When I was with the Coast Guard, we used scenario planning both as a strategy development tool and as a training tool. This work – known internally as Project Long View and subsequently Project Evergreen – is described in greater detail in a Harvard Business Review article. This is how the mantra manage today plan tomorrow is described:
Long View and Evergreen weren’t designed to bring about a wholesale organizational shift from the operational to the strategic or to train the Coast Guard’s attention primarily on the long term.
Instead, the goal was to get its personnel thinking about the future in a way that would inform and improve their ability to operate in the present.
That was no small challenge. Management scholars have long noted that, in order to survive and thrive over time, organizations need to both exploit existing competencies and explore new ones. They need to be “ambidextrous.”
The problem is that those two imperatives compete for resources, demand distinct ways of thinking, and require different organizational structures. Doing one makes it harder to do the other. Ambidexterity requires managers to somehow resolve this paradox.
Long View and Evergreen helped the service’s leaders do that. The programs didn’t reduce the organization’s ability to attend to the present. If anything, the opposite occurred. Exploration enabled exploitation.
It reminds me of how the Incident Command System (ICS) approaches incident response. One of the fundamental principles of ICS is to get ahead of the incident. While responders are fighting the “fire” on the ground, command is working to build the plan for the next operational period (next 12 hours, next day, etc.). Working on both “today” and “tomorrow” at the same time does not come easy and takes practice, but otherwise we are executing tactics without strategy, something Sun Tsu called “the noise before defeat.”

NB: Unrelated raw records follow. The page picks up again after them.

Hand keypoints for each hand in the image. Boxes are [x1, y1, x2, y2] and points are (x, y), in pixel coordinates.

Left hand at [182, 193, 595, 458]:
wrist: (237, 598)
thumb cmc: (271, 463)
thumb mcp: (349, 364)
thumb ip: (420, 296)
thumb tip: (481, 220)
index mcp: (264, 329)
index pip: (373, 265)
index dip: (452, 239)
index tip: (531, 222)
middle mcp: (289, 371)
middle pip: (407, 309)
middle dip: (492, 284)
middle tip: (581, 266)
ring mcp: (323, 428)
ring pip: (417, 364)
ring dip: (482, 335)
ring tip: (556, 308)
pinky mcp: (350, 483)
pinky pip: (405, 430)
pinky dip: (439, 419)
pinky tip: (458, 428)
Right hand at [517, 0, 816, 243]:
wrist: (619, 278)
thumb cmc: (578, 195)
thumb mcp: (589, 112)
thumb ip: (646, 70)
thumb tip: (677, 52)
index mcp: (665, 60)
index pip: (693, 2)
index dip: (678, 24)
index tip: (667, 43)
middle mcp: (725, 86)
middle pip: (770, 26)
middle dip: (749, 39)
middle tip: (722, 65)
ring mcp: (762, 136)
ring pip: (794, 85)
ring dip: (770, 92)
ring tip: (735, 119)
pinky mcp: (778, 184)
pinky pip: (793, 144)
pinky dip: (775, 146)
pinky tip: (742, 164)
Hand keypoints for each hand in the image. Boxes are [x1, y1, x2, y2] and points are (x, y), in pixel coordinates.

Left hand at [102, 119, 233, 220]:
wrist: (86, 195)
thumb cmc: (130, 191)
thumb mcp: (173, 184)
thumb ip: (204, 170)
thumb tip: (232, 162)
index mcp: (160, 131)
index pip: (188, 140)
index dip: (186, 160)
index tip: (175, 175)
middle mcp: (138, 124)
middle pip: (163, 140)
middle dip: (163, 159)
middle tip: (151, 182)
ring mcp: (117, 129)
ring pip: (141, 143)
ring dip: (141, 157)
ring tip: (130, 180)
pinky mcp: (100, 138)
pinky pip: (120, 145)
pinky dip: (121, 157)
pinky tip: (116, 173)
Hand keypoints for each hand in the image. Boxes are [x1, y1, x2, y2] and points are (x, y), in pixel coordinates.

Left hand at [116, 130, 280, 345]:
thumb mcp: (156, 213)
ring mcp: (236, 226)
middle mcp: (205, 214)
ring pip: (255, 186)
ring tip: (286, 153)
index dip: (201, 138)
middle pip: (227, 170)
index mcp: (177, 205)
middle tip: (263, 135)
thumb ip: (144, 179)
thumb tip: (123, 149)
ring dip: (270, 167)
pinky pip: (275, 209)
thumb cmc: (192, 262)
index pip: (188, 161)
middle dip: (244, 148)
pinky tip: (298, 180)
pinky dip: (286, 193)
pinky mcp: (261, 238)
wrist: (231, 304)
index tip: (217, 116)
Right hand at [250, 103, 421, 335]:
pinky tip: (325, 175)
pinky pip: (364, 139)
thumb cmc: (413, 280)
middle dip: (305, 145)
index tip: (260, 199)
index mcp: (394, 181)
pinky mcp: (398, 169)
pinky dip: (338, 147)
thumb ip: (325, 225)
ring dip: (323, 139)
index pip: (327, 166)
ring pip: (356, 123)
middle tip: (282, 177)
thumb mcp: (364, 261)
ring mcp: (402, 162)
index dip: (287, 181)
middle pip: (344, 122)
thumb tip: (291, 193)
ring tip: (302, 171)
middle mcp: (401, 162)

Those emergency responders have an ace up their sleeve, however. Well before the fire, or oil spill, or hurricane, or whatever the incident de jour may be, full-time planners worked for months, maybe years, to build a plan to get the responders through that first few hours or day of the incident while the command puts together what to do next. The CDC and public health entities presumably have plans to manage the opening stages of a pandemic (right?), but as a colleague pointed out to me, the rest of us do not: the small business, the corporation, the bank, local governments, or even, as we have discovered, the federal government.
So, command is now waist deep in the water along with the responders, sandbagging critical areas and placing families and soggy puppies into the boat to float them to safety. Very few are able to think about what to do when the flood waters recede, or especially what happens if they never do. Hundreds of thousands of years of sapient evolution have made us this way.

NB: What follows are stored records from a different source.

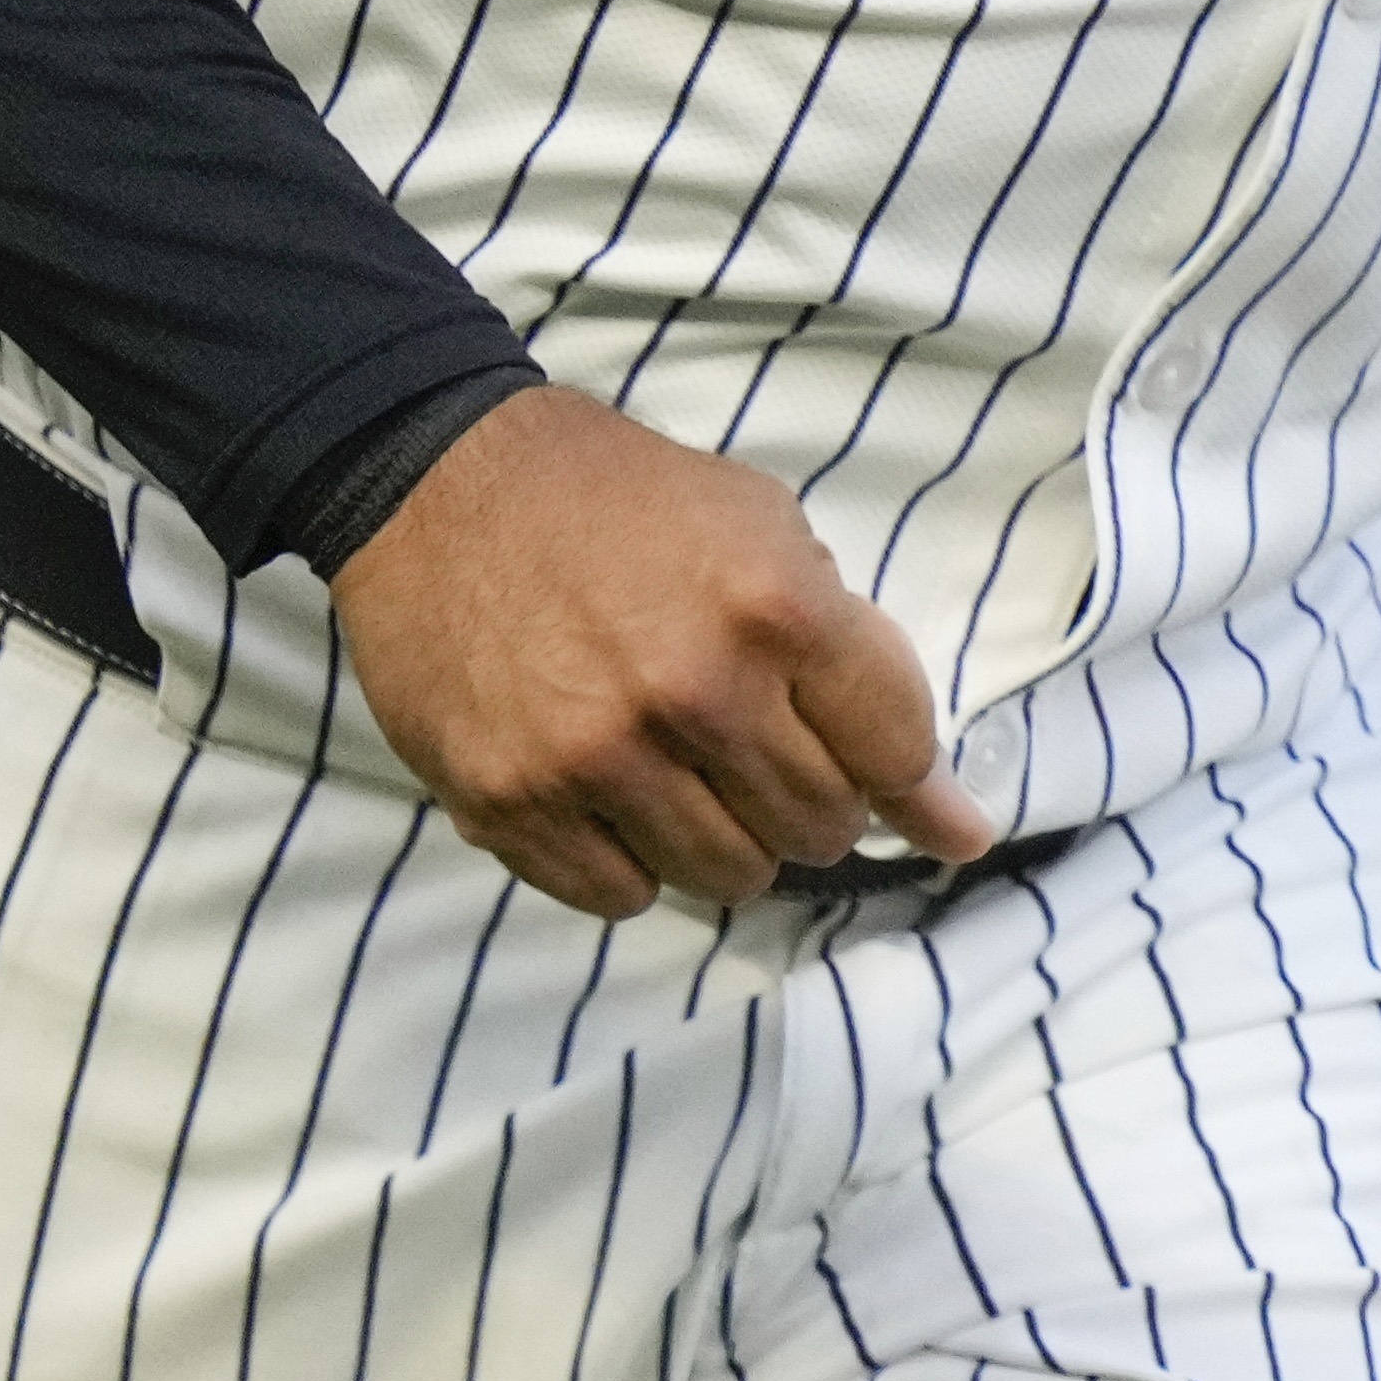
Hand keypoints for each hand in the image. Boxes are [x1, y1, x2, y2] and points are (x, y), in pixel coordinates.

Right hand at [322, 390, 994, 917]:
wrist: (438, 485)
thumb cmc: (616, 500)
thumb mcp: (762, 524)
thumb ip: (851, 651)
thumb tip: (941, 801)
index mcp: (774, 608)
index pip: (894, 752)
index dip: (915, 788)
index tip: (941, 823)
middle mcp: (693, 692)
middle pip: (818, 826)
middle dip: (815, 804)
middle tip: (774, 760)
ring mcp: (597, 758)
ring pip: (729, 875)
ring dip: (730, 840)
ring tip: (692, 776)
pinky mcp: (512, 804)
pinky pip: (623, 895)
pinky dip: (636, 863)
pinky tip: (617, 798)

But failing to think beyond the immediate crisis leaves us unnecessarily vulnerable. We have to find a way to manage today AND plan for tomorrow, lest our efforts become the noise before defeat.
Nice piece, Joe. One of the
Nice piece, Joe. One of the most challenging aspects of ‘thinking beyond the immediate crisis’ is imagining in an expansive and rigorous manner what that post-incident environment is going to look like. It’s not like this can be done in advance, because much if not everything changes because of the incident. The uncertainty this creates might lend itself to scenario thinking — that is, planning for not a single but multiple post-event environments, with appropriate contingency plans attached to each alternative endstate.